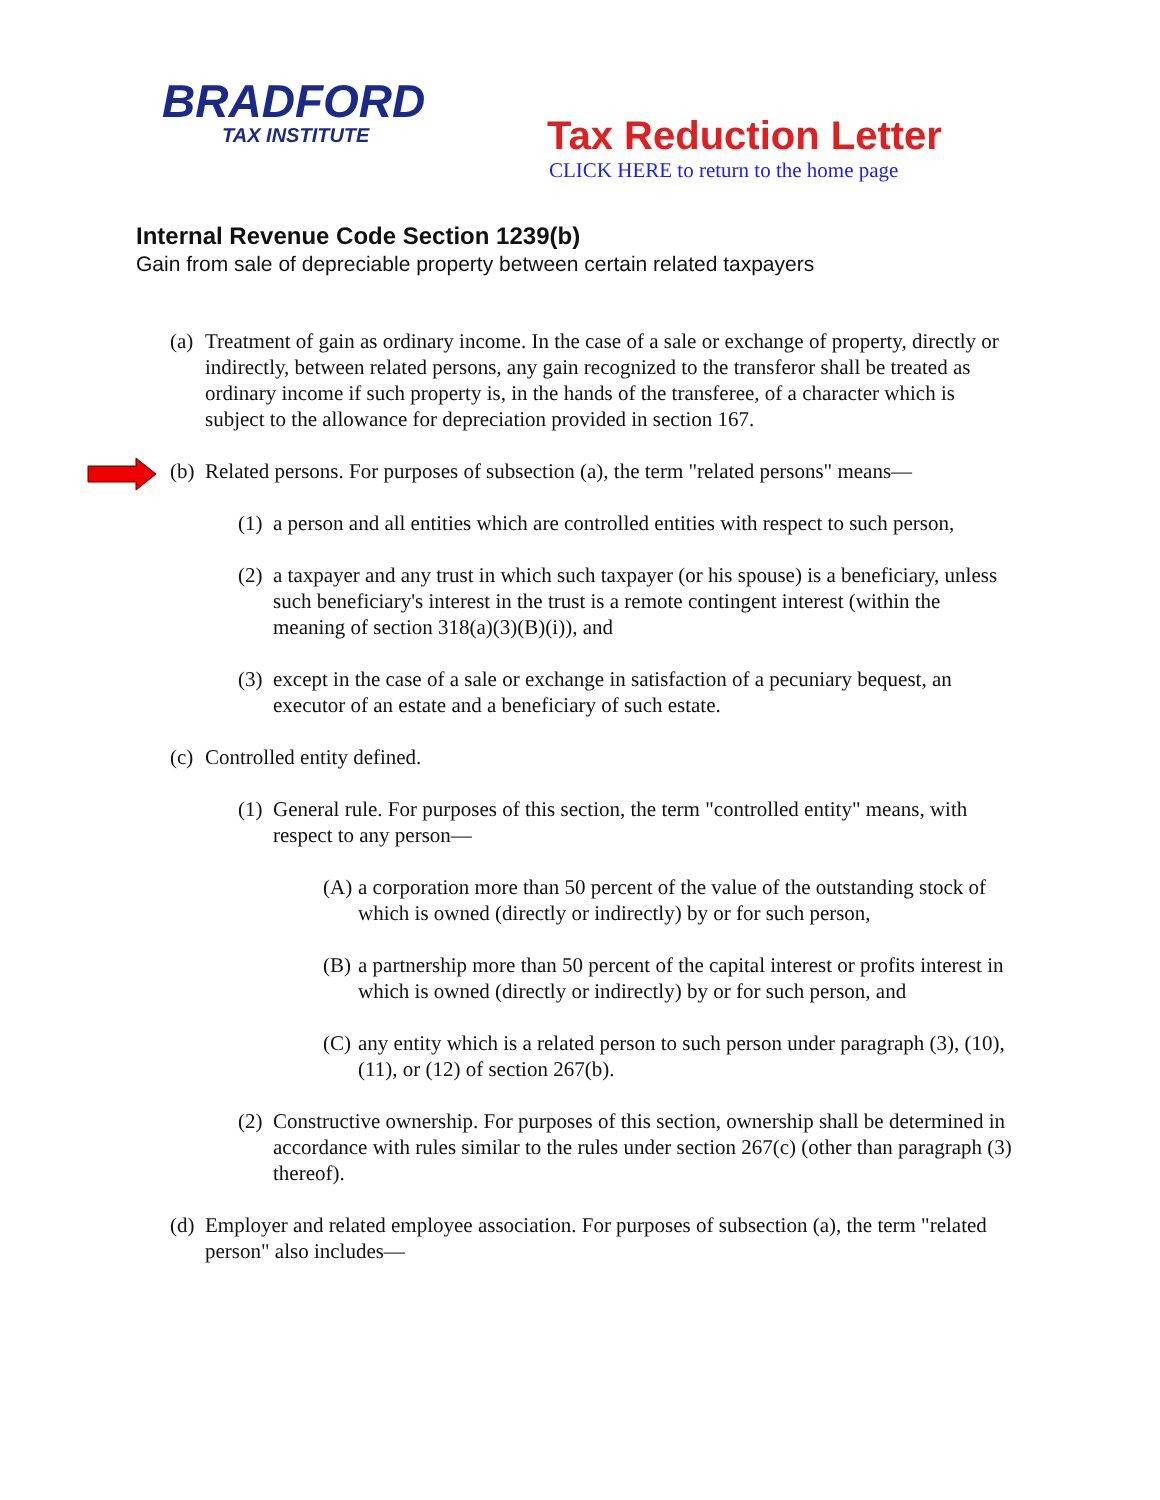BRADFORD
TAX INSTITUTE
Tax Reduction Letter
CLICK HERE to return to the home page
Internal Revenue Code Section 1239(b)
Gain from sale of depreciable property between certain related taxpayers
(a) Treatment of gain as ordinary income. In the case of a sale or exchange of property, directly or indirectly, between related persons, any gain recognized to the transferor shall be treated as ordinary income if such property is, in the hands of the transferee, of a character which is subject to the allowance for depreciation provided in section 167.
(b) Related persons. For purposes of subsection (a), the term "related persons" means—
(1) a person and all entities which are controlled entities with respect to such person,
(2) a taxpayer and any trust in which such taxpayer (or his spouse) is a beneficiary, unless such beneficiary's interest in the trust is a remote contingent interest (within the meaning of section 318(a)(3)(B)(i)), and
(3) except in the case of a sale or exchange in satisfaction of a pecuniary bequest, an executor of an estate and a beneficiary of such estate.
(c) Controlled entity defined.
(1) General rule. For purposes of this section, the term "controlled entity" means, with respect to any person—
(A) a corporation more than 50 percent of the value of the outstanding stock of which is owned (directly or indirectly) by or for such person,
(B) a partnership more than 50 percent of the capital interest or profits interest in which is owned (directly or indirectly) by or for such person, and
(C) any entity which is a related person to such person under paragraph (3), (10), (11), or (12) of section 267(b).
(2) Constructive ownership. For purposes of this section, ownership shall be determined in accordance with rules similar to the rules under section 267(c) (other than paragraph (3) thereof).
(d) Employer and related employee association. For purposes of subsection (a), the term "related person" also includes—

WHAT YOU NEED TO DO: Please repeat everything in the data above except the pictures, exactly as it reads.

ANSWER BOX:
BRADFORD
TAX INSTITUTE
Tax Reduction Letter
CLICK HERE to return to the home page
Internal Revenue Code Section 1239(b)
Gain from sale of depreciable property between certain related taxpayers
(a) Treatment of gain as ordinary income. In the case of a sale or exchange of property, directly or indirectly, between related persons, any gain recognized to the transferor shall be treated as ordinary income if such property is, in the hands of the transferee, of a character which is subject to the allowance for depreciation provided in section 167.
(b) Related persons. For purposes of subsection (a), the term "related persons" means—
(1) a person and all entities which are controlled entities with respect to such person,
(2) a taxpayer and any trust in which such taxpayer (or his spouse) is a beneficiary, unless such beneficiary's interest in the trust is a remote contingent interest (within the meaning of section 318(a)(3)(B)(i)), and
(3) except in the case of a sale or exchange in satisfaction of a pecuniary bequest, an executor of an estate and a beneficiary of such estate.
(c) Controlled entity defined.
(1) General rule. For purposes of this section, the term "controlled entity" means, with respect to any person—
(A) a corporation more than 50 percent of the value of the outstanding stock of which is owned (directly or indirectly) by or for such person,
(B) a partnership more than 50 percent of the capital interest or profits interest in which is owned (directly or indirectly) by or for such person, and
(C) any entity which is a related person to such person under paragraph (3), (10), (11), or (12) of section 267(b).
(2) Constructive ownership. For purposes of this section, ownership shall be determined in accordance with rules similar to the rules under section 267(c) (other than paragraph (3) thereof).
(d) Employer and related employee association. For purposes of subsection (a), the term "related person" also includes—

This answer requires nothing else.